Exercices à faire:
**A.** Recopiez à l'identique, dans le texte sur le peuplement de l'Auvergne romaine, le passage qui s'ouvre sur les mots contenant « La mise en œuvre » et se clôt sur « s. ap. J.-C.). ».
**B.** Poursuivez la rédaction du texte sur le peuplement de l'Auvergne à l'époque romaine, à la suite de sa dernière phrase.

Texte extrait:

'''

Territoire et peuplement
de l’Auvergne à l’époque romaine

La mise en œuvre de méthodes d’archéologie spatiale renouvelle en profondeur notre connaissance du peuplement de l’Auvergne à l’époque romaine. L’un des objectifs prioritaires de ces recherches est de fournir une image plus homogène de l’habitat en s’efforçant de rééquilibrer le déficit des données disponibles pour les secteurs de moyennes montagnes, qui couvrent plus des trois quarts de sa superficie. Pour y parvenir, deux types d’approches ont été combinées : des études microrégionales au sein de « fenêtres » ouvertes en différents points du territoire, ainsi que des approches thématiques portant sur des formes spécifiques de l’habitat, de son aménagement et de son économie (agglomérations, villae, sanctuaires, réseau routier, productions et échanges). Les résultats présentés concernent le territoire arverne au début de l’époque romaine (Ier-IIIe s. ap. J.-C.).

Méthodes d’investigation

Deux méthodes d’investigation archéologique ont été privilégiées : la prospection pédestre systématique et la prospection aérienne à basse altitude. Particulièrement efficace dans les zones cultivées, où elle est pratiquée sur les sols nus après les labours, la prospection pédestre systématique consiste à parcourir méthodiquement les champs avec un espacement maximal de dix mètres entre les prospecteurs afin de détecter, de localiser par GPS et de collecter tous les signes d’occupation anciens : sites, indices de sites, objets isolés,... Il s’agit principalement de concentrations de matériaux de construction (moellons, tuiles, mortier, hypocauste, enduit peint, marbre, mosaïque…) et de mobilier (céramiques, amphores, objets divers, notamment petit mobilier métallique : monnaies, fibules, outils…). Ces indices, extrêmement nombreux à la surface du sol dans certains secteurs (comme la Limagne), permettent de caractériser, sans fouille, des établissements de toutes périodes du point de vue de leur superficie, de leur chronologie, de leur mode de construction et de leur(s) fonction(s). Les prospections aériennes et éventuellement géophysiques (prospection électrique, magnétique, géoradar) et par lidar (scanner laser aéroporté) viennent compléter cette première approche notamment en fournissant des plans de bâtiments et en permettant d’explorer les zones non labourées dans les secteurs montagneux. Des sondages et des fouilles archéologiques peuvent être ciblés sur certains sites pour répondre à des questions particulières, mais ces méthodes « classiques » sont peu appropriées pour traiter la masse considérable des données archéologiques produites par les méthodes de l’archéologie spatiale (les sites se comptent par milliers et même dizaines de milliers à l’échelle d’une région, par centaines à l’échelle d’une commune). Dans cette perspective, l’utilisation de systèmes d’information géographique (SIG) joue un rôle central pour l’archivage, l’analyse, l’interprétation et la cartographie des données.

'''

Données affichées:
'''

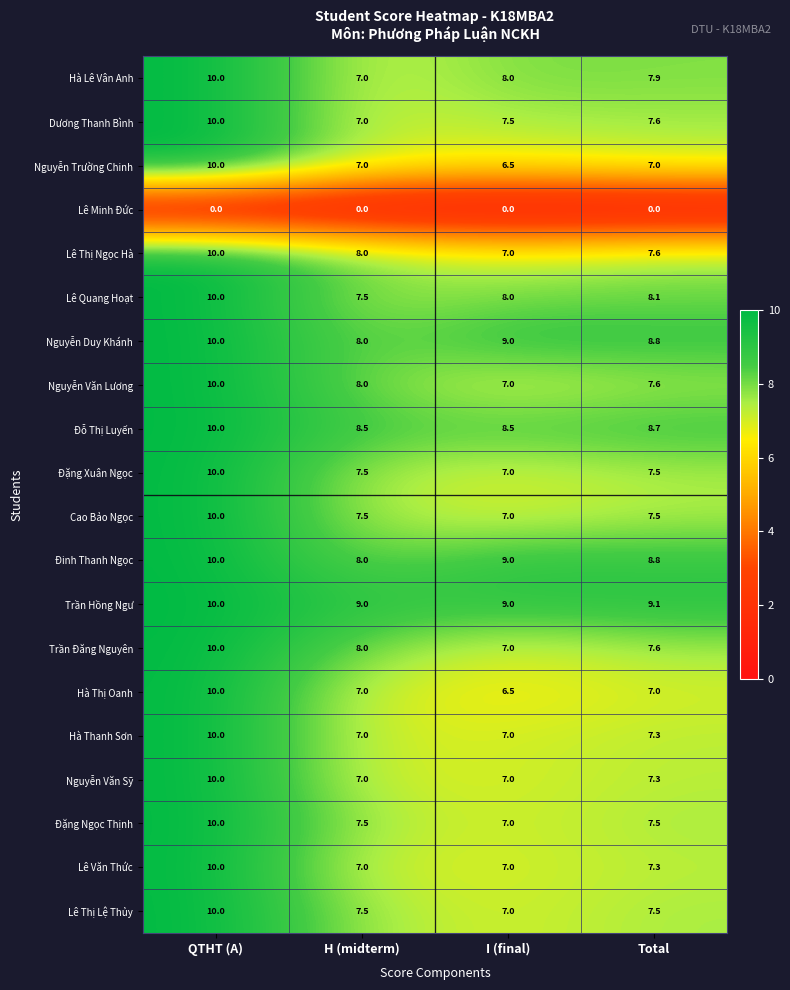

What is the sum of all Hà Thanh Sơn values?

31.3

'''

Résultats attendus:
**A.**
La mise en œuvre de méthodes d’archéologie spatiale renouvelle en profondeur notre connaissance du peuplement de l’Auvergne à l’époque romaine. L’un des objectifs prioritaires de ces recherches est de fournir une image plus homogène de l’habitat en s’efforçant de rééquilibrer le déficit des données disponibles pour les secteurs de moyennes montagnes, qui couvrent plus des trois quarts de sa superficie. Pour y parvenir, deux types d’approches ont été combinées : des études microrégionales au sein de « fenêtres » ouvertes en différents points du territoire, ainsi que des approches thématiques portant sur des formes spécifiques de l’habitat, de son aménagement et de son économie (agglomérations, villae, sanctuaires, réseau routier, productions et échanges). Les résultats présentés concernent le territoire arverne au début de l’époque romaine (Ier-IIIe s. ap. J.-C.).

**B.**
Parallèlement, la mise en œuvre des méthodes de l’archéologie environnementale (géoarchéologie, archéobotanique, archéozoologie, archéochimie) permet de reconstituer une dimension fondamentale des systèmes de peuplements anciens ‑ les paysages agraires ‑ dans leurs différents aspects (végétation, cultures, élevage, défrichements, drainages, aménagements). La question de l’impact des sociétés anciennes sur l’environnement occupe désormais une place centrale dans la réflexion des archéologues et des paléoenvironnementalistes.

Une douzaine de fenêtres d’étude microrégionales ont été ouvertes sur l’ensemble de la cité des Arvernes, afin d’obtenir l’image la plus représentative possible des systèmes de peuplement successifs à l’échelle de ce territoire : Grande Limagne, Chaîne des Puys, Haute Combraille, Moyenne vallée de la Sioule, Limagne bourbonnaise, Bassin de la Veyre, Lembronnais, Bassin de Brioude, Haut Alagnon, Bas Alagnon, Bassin d’Aurillac, Livradois-Forez. L’acquisition, dans chaque fenêtre, de données archéologiques et si possible paléoenvironnementales selon un protocole commun doit assurer la comparabilité des résultats et autoriser leur interprétation à l’échelle régionale.

Les approches thématiques, conduites à l’échelle de plusieurs cités du Massif central (Arvernes, Lémovices, Cadurques, Rutènes, Gabales, Vellaves), sont centrées sur différents marqueurs de développement des territoires : voies de communication, agglomérations, villae, sanctuaires, indices de défrichements et de mise en valeur agropastorale, activités artisanales et minières, consommation de céramique et de métal, témoignages épigraphiques, iconographiques et littéraires de la présence aristocratique, impacts sur l’environnement.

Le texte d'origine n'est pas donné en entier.